Task goal: Return the records word for word. Pictures do not belong in the copy.

Data records:
......

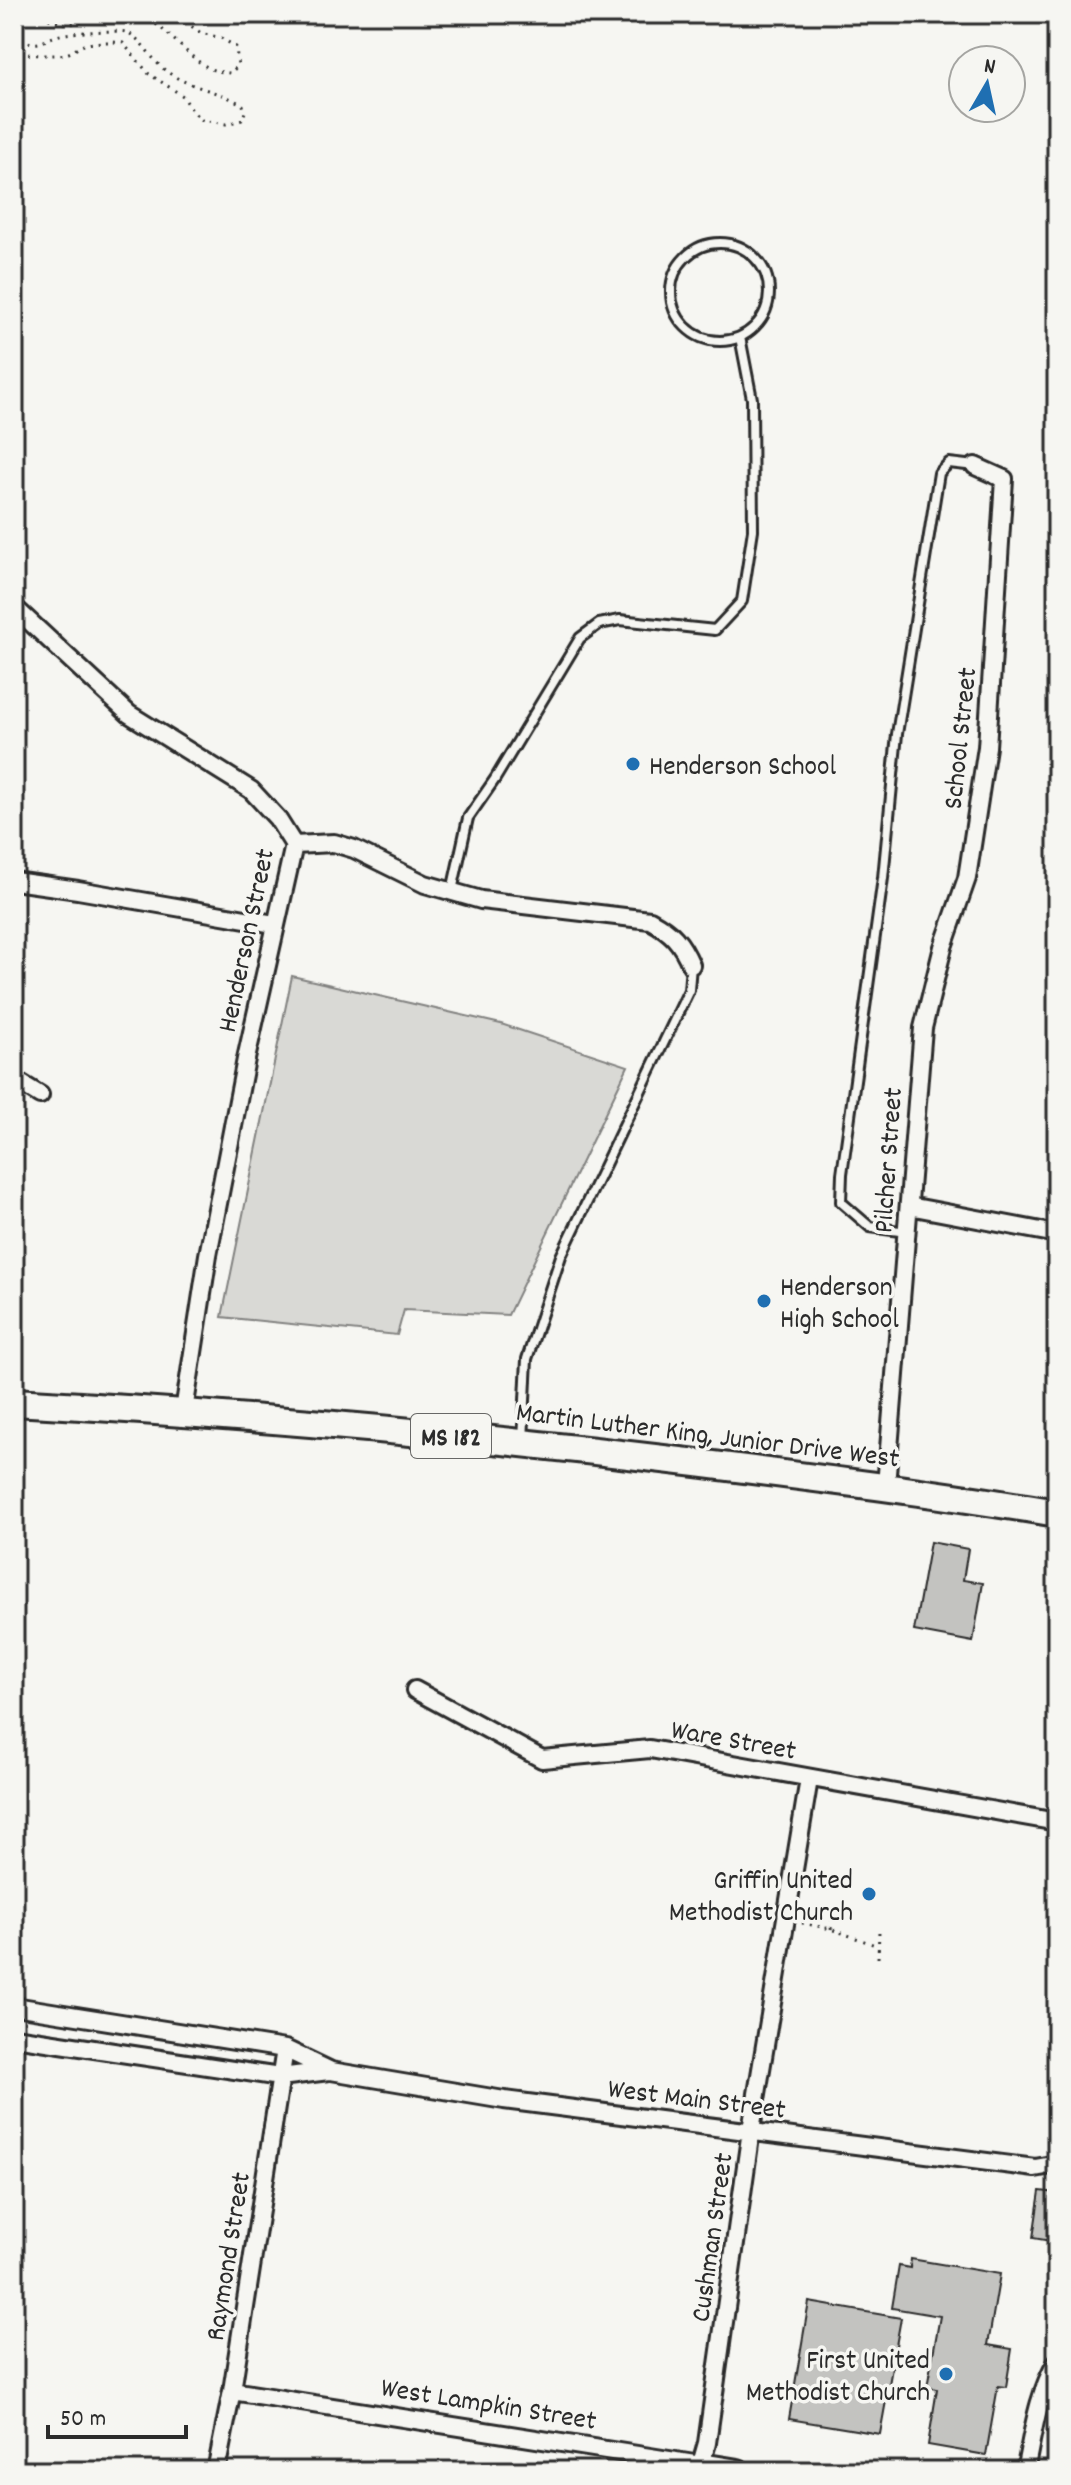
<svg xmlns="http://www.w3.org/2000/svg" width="1071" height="2485" font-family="Dekko,sans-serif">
<rect width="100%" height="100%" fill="#f6f6f2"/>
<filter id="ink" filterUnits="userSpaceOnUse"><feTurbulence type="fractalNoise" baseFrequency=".0125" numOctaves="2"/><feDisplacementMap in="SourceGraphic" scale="16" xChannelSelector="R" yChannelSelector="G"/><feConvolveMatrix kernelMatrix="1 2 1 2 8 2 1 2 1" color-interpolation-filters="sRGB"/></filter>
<g filter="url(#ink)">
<path fill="#d9d9d5" stroke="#828280" stroke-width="2" d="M292,976L501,1024L628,1066L508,1315L404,1310L397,1335L222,1317Z"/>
<path fill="#c3c3c0" stroke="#2b2b2b" stroke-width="2" d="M930,1542L968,1549L963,1580L983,1583L973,1642L914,1631Z
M1040,2191L1057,2193V2242L1033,2238Z
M911,2259L1000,2274L988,2345L1012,2349L1006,2387L998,2386L986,2455L928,2445L937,2389L927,2387L940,2316L892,2308L899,2266L910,2268Z
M809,2302L901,2318L880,2434L789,2419Z"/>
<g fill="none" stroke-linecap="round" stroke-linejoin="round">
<g stroke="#2b2b2b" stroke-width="14">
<path id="lane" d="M671 292a49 49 0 1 1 98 0a49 49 0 1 1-98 0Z
M452,891L468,818L495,779L580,638L599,624L620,620L715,630L742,601L753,530L752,399L740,337
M907,1232L870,1227L841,1202L842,1174L883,878L897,734L939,473L949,463L975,466
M523,1441L527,1359L561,1256L689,990L691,965"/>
</g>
<g stroke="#2b2b2b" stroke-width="22">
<path id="street" d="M14,607L129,714L251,790L277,818L294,845L246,1059L208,1255L184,1411
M294,845L334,843L354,849L425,884L481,900L650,920C672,932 681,942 691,965
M14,881L78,890L274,924
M14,1079L40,1095
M909,1206L1057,1234
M886,1486L923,1028L943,947L967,878L987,747L1004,479L975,466
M415,1690L542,1759L650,1749L1057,1822
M14,2006L285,2049L331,2071L504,2100L1035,2168L1057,2164
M14,2037L280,2077L329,2071
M232,2391L701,2465
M216,2471L232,2391L285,2049
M699,2471L707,2443L751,2130L809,1779
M1025,2471C1033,2434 1037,2395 1057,2362"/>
</g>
<g stroke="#2b2b2b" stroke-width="28">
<path id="secondary" d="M693,2471L701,2465L738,2471"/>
</g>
<g stroke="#2b2b2b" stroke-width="32">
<path id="primary" d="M14,1402C242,1415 470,1435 697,1463C817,1478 937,1493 1057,1513"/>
</g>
<path stroke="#2b2b2b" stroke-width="3" stroke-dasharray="2 6" stroke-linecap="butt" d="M42,14C73,39 103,6 137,14C161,21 185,55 207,67C213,71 223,72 230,73L238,66L236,47L221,38L201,33L174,14
M233,14L246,22L256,19L258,14
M14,20L18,14
M14,35C42,52 40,38 65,34C73,32 119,30 126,32C142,38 151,60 165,70C187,88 219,90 243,105L245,112L242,120L226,124L202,120L193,112L183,96L149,74L123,43C113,41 93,42 84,45C78,47 73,52 66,54C56,56 24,55 14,52
M802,1923L831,1929L878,1946
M831,1929L833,1914
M878,1958L879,1931"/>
<use href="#lane" stroke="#f6f6f2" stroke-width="8"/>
<use href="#street" stroke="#f6f6f2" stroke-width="16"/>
<use href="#secondary" stroke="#f6f6f2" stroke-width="22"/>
<use href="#primary" stroke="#f6f6f2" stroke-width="26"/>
</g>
</g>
<g fill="#1f6fb2" stroke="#f6f6f2" stroke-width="3">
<circle cx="633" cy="764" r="8"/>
<circle cx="764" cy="1301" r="8"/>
<circle cx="869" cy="1894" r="8"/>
<circle cx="946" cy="2374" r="8"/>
</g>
<g text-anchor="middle" stroke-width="7" stroke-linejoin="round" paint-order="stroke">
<rect fill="#f6f6f2" stroke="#686867" stroke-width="2" x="411" y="1414" width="80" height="44" rx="6"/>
<g font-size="26" font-weight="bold" fill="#2b2b2b">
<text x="451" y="1445">MS 182</text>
</g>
<g font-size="28" fill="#2b2b2b" stroke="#f6f6f2">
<text transform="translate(958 738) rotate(-84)" y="10">School Street</text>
<text transform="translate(244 940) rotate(-78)" y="10">Henderson Street</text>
<text transform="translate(886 1160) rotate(-86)" y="10">Pilcher Street</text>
<text transform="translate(708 1433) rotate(7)" y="10">Martin Luther King, Junior Drive West</text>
<text transform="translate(734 1738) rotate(10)" y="10">Ware Street</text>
<text transform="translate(697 2097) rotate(7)" y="10">West Main Street</text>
<text transform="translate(710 2237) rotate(-82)" y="10">Cushman Street</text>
<text transform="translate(226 2256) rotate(-81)" y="10">Raymond Street</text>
<text transform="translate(489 2402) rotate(9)" y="10">West Lampkin Street</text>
</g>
<g font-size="28" fill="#2b2b2b" stroke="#f6f6f2" text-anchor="start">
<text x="649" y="774">Henderson School</text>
<text x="780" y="1295">Henderson<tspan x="780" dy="32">High School</tspan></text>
<text x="853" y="1888" text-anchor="end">Griffin United<tspan x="853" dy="32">Methodist Church</tspan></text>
<text x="930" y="2368" text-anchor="end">First United<tspan x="930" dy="32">Methodist Church</tspan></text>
</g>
</g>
<rect width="1071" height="2485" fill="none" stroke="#f6f6f2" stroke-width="48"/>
<rect x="24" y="24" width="1023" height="2437" fill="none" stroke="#2b2b2b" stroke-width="3" filter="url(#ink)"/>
<g transform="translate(987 84) rotate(9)"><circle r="38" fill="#f6f6f2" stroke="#a5a5a2" stroke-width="2"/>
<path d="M0-6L14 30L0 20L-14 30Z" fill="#1f6fb2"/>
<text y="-12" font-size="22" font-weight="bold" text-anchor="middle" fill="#2b2b2b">N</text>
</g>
<path d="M48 2425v12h138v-12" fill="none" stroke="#2b2b2b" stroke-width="4"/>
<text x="60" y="2425" font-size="24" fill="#2b2b2b" stroke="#f6f6f2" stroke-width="6" paint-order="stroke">50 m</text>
</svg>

......

Exercise response:
<svg xmlns="http://www.w3.org/2000/svg" width="1071" height="2485" font-family="Dekko,sans-serif">
<rect width="100%" height="100%" fill="#f6f6f2"/>
<filter id="ink" filterUnits="userSpaceOnUse"><feTurbulence type="fractalNoise" baseFrequency=".0125" numOctaves="2"/><feDisplacementMap in="SourceGraphic" scale="16" xChannelSelector="R" yChannelSelector="G"/><feConvolveMatrix kernelMatrix="1 2 1 2 8 2 1 2 1" color-interpolation-filters="sRGB"/></filter>
<g filter="url(#ink)">
<path fill="#d9d9d5" stroke="#828280" stroke-width="2" d="M292,976L501,1024L628,1066L508,1315L404,1310L397,1335L222,1317Z"/>
<path fill="#c3c3c0" stroke="#2b2b2b" stroke-width="2" d="M930,1542L968,1549L963,1580L983,1583L973,1642L914,1631Z
M1040,2191L1057,2193V2242L1033,2238Z
M911,2259L1000,2274L988,2345L1012,2349L1006,2387L998,2386L986,2455L928,2445L937,2389L927,2387L940,2316L892,2308L899,2266L910,2268Z
M809,2302L901,2318L880,2434L789,2419Z"/>
<g fill="none" stroke-linecap="round" stroke-linejoin="round">
<g stroke="#2b2b2b" stroke-width="14">
<path id="lane" d="M671 292a49 49 0 1 1 98 0a49 49 0 1 1-98 0Z
M452,891L468,818L495,779L580,638L599,624L620,620L715,630L742,601L753,530L752,399L740,337
M907,1232L870,1227L841,1202L842,1174L883,878L897,734L939,473L949,463L975,466
M523,1441L527,1359L561,1256L689,990L691,965"/>
</g>
<g stroke="#2b2b2b" stroke-width="22">
<path id="street" d="M14,607L129,714L251,790L277,818L294,845L246,1059L208,1255L184,1411
M294,845L334,843L354,849L425,884L481,900L650,920C672,932 681,942 691,965
M14,881L78,890L274,924
M14,1079L40,1095
M909,1206L1057,1234
M886,1486L923,1028L943,947L967,878L987,747L1004,479L975,466
M415,1690L542,1759L650,1749L1057,1822
M14,2006L285,2049L331,2071L504,2100L1035,2168L1057,2164
M14,2037L280,2077L329,2071
M232,2391L701,2465
M216,2471L232,2391L285,2049
M699,2471L707,2443L751,2130L809,1779
M1025,2471C1033,2434 1037,2395 1057,2362"/>
</g>
<g stroke="#2b2b2b" stroke-width="28">
<path id="secondary" d="M693,2471L701,2465L738,2471"/>
</g>
<g stroke="#2b2b2b" stroke-width="32">
<path id="primary" d="M14,1402C242,1415 470,1435 697,1463C817,1478 937,1493 1057,1513"/>
</g>
<path stroke="#2b2b2b" stroke-width="3" stroke-dasharray="2 6" stroke-linecap="butt" d="M42,14C73,39 103,6 137,14C161,21 185,55 207,67C213,71 223,72 230,73L238,66L236,47L221,38L201,33L174,14
M233,14L246,22L256,19L258,14
M14,20L18,14
M14,35C42,52 40,38 65,34C73,32 119,30 126,32C142,38 151,60 165,70C187,88 219,90 243,105L245,112L242,120L226,124L202,120L193,112L183,96L149,74L123,43C113,41 93,42 84,45C78,47 73,52 66,54C56,56 24,55 14,52
M802,1923L831,1929L878,1946
M831,1929L833,1914
M878,1958L879,1931"/>
<use href="#lane" stroke="#f6f6f2" stroke-width="8"/>
<use href="#street" stroke="#f6f6f2" stroke-width="16"/>
<use href="#secondary" stroke="#f6f6f2" stroke-width="22"/>
<use href="#primary" stroke="#f6f6f2" stroke-width="26"/>
</g>
</g>
<g fill="#1f6fb2" stroke="#f6f6f2" stroke-width="3">
<circle cx="633" cy="764" r="8"/>
<circle cx="764" cy="1301" r="8"/>
<circle cx="869" cy="1894" r="8"/>
<circle cx="946" cy="2374" r="8"/>
</g>
<g text-anchor="middle" stroke-width="7" stroke-linejoin="round" paint-order="stroke">
<rect fill="#f6f6f2" stroke="#686867" stroke-width="2" x="411" y="1414" width="80" height="44" rx="6"/>
<g font-size="26" font-weight="bold" fill="#2b2b2b">
<text x="451" y="1445">MS 182</text>
</g>
<g font-size="28" fill="#2b2b2b" stroke="#f6f6f2">
<text transform="translate(958 738) rotate(-84)" y="10">School Street</text>
<text transform="translate(244 940) rotate(-78)" y="10">Henderson Street</text>
<text transform="translate(886 1160) rotate(-86)" y="10">Pilcher Street</text>
<text transform="translate(708 1433) rotate(7)" y="10">Martin Luther King, Junior Drive West</text>
<text transform="translate(734 1738) rotate(10)" y="10">Ware Street</text>
<text transform="translate(697 2097) rotate(7)" y="10">West Main Street</text>
<text transform="translate(710 2237) rotate(-82)" y="10">Cushman Street</text>
<text transform="translate(226 2256) rotate(-81)" y="10">Raymond Street</text>
<text transform="translate(489 2402) rotate(9)" y="10">West Lampkin Street</text>
</g>
<g font-size="28" fill="#2b2b2b" stroke="#f6f6f2" text-anchor="start">
<text x="649" y="774">Henderson School</text>
<text x="780" y="1295">Henderson<tspan x="780" dy="32">High School</tspan></text>
<text x="853" y="1888" text-anchor="end">Griffin United<tspan x="853" dy="32">Methodist Church</tspan></text>
<text x="930" y="2368" text-anchor="end">First United<tspan x="930" dy="32">Methodist Church</tspan></text>
</g>
</g>
<rect width="1071" height="2485" fill="none" stroke="#f6f6f2" stroke-width="48"/>
<rect x="24" y="24" width="1023" height="2437" fill="none" stroke="#2b2b2b" stroke-width="3" filter="url(#ink)"/>
<g transform="translate(987 84) rotate(9)"><circle r="38" fill="#f6f6f2" stroke="#a5a5a2" stroke-width="2"/>
<path d="M0-6L14 30L0 20L-14 30Z" fill="#1f6fb2"/>
<text y="-12" font-size="22" font-weight="bold" text-anchor="middle" fill="#2b2b2b">N</text>
</g>
<path d="M48 2425v12h138v-12" fill="none" stroke="#2b2b2b" stroke-width="4"/>
<text x="60" y="2425" font-size="24" fill="#2b2b2b" stroke="#f6f6f2" stroke-width="6" paint-order="stroke">50 m</text>
</svg>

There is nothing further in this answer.